Le vieillissement prématuré des ovaires et la ménopause précoce sont deux des effets secondaires de la chimiothérapie que connaissent entre la moitié et deux tiers des femmes jeunes traitées pour un cancer du sein. En résulte, une fertilité diminuée, voire, dans certains cas, une stérilité, qui pèse lourdement sur la vie de ces femmes. Un traitement hormonal pourrait toutefois leur permettre de préserver leur fertilité en diminuant le risque de ménopause précoce après un traitement chimiothérapeutique pour le cancer du sein.
Déjà disponible et appelé goséréline, ce traitement hormonal vient de faire l’objet d’un nouvel essai clinique mené par le Southwest Oncology Group (SWOG), qui montre que les femmes recevant des injections de goséréline (qui bloque le fonctionnement de leurs ovaires) pendant la chimiothérapie, sont plus susceptibles de tomber enceintes, et ce, sans effets secondaires négatifs et sans risque pour leur santé.
Une fertilité mieux préservée
Pour les femmes suivies dans le cadre d’un traitement contre le cancer du sein, la chimiothérapie augmente le risque d’insuffisance ovarienne.
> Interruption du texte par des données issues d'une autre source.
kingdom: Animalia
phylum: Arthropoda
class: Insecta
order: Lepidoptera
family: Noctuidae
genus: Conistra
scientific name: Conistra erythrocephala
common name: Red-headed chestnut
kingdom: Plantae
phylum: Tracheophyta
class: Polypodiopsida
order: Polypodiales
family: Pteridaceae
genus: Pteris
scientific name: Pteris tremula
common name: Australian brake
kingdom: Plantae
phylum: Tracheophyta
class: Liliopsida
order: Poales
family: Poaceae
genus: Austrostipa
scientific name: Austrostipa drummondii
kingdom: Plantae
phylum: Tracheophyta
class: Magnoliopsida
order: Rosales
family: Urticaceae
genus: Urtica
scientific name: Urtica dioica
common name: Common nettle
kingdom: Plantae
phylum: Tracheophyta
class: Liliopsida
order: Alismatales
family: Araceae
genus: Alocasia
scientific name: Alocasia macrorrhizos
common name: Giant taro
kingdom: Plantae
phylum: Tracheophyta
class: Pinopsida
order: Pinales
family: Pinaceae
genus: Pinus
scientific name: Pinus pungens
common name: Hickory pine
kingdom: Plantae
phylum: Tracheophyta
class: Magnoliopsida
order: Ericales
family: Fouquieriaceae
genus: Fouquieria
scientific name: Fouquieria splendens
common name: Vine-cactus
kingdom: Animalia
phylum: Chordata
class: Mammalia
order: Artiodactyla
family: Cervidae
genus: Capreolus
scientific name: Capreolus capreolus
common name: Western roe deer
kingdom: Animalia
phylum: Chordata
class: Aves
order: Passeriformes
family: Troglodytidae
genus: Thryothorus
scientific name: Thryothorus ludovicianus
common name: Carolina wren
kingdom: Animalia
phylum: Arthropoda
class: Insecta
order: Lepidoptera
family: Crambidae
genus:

Ce traitement toxique diminue en effet bien souvent la quantité et la qualité des ovules stockés dans les ovaires, ovules qui sont fragiles et ne se renouvellent pas (la femme adulte a un capital d'ovules qui est fixe). Aujourd’hui, la seule option pour les femmes jeunes de mettre toutes les chances de leurs côtés pour espérer porter un jour leur enfant, est de recourir à la congélation d’ovules ou même d’embryons avant d’entamer leur traitement anticancéreux.
La goséréline pourrait les aider à préserver leur fertilité sans recourir à la conservation d’ovocytes. "La goséréline protège les ovaires des effets de la chimiothérapie, réduisant ainsi le risque de ménopause précoce. Grâce à ces injections, davantage de femmes tombent enceintes sans nuire à leur santé ni à leurs chances de survivre à leur cancer", explique Halle Moore, chercheuse principale de l'étude POEMS et professeure agrégée de médecine à la Cleveland Clinic.
Une étude de référence
Les résultats de son étude appelée "Prevention of Early Menopause Study" (POEMS) viennent d’être publiés dans le Journal of National Cancer Institute. Ils font suite à un essai randomisé de phase III mené entre 2004 et 2011 auprès de 218 femmes non-ménopausées atteintes d’un cancer du sein négatif aux récepteurs hormonaux, les plaçant dans deux groupes d'étude. Moins courant, le cancer du sein négatif aux récepteurs hormonaux ne "se nourrit pas" d'œstrogène ni de progestérone et ne répond généralement pas aux médicaments qui ciblent ces hormones. Dans le cadre de l’essai, un groupe a reçu un traitement de chimiothérapie standard et l'autre un traitement de chimiothérapie standard associé à la goséréline.
Les premiers résultats dévoilés en 2014 avaient montré que 22% des patientes sous traitement standard avaient présenté une insuffisance ovarienne, contre seulement 8% de celles ayant reçu de la goséréline. En outre, ces résultats ont également montré que seules 12% des patientes du traitement standard sont tombées enceintes, contre 22% des femmes qui ont reçu de la goséréline.
Les nouveaux résultats, qui incluent cinq années de suivi supplémentaires, montrent des effets similaires. En moyenne, 23% des femmes prenant de la goséréline sont tombées enceintes, contre 12% sous traitement standard.
Un taux de survie supérieur
Les femmes ayant pris de la goséréline ont aussi présenté des taux de survie supérieurs à ceux des femmes ayant reçu une chimiothérapie standard.Cinq ans après le traitement, 88% des femmes prenant de la goséréline étaient en vie et ne présentaient aucune maladie, contre 79% des femmes traitées par la chimiothérapie standard. Bien que les différences de survie ne soient pas statistiquement significatives, 92% des femmes prenant de la goséréline étaient en vie à cinq ans, contre 83% des patientes du groupe contrôle.
"Nos résultats définitifs montrent un moyen d'améliorer la qualité de vie des jeunes femmes atteintes d'un cancer du sein négatif aux récepteurs hormonaux. Si elles veulent être mères, elles peuvent augmenter leurs chances de manière efficace et en toute sécurité. Je suis fier de ce résultat, et de notre équipe", a déclaré le Dr Moore.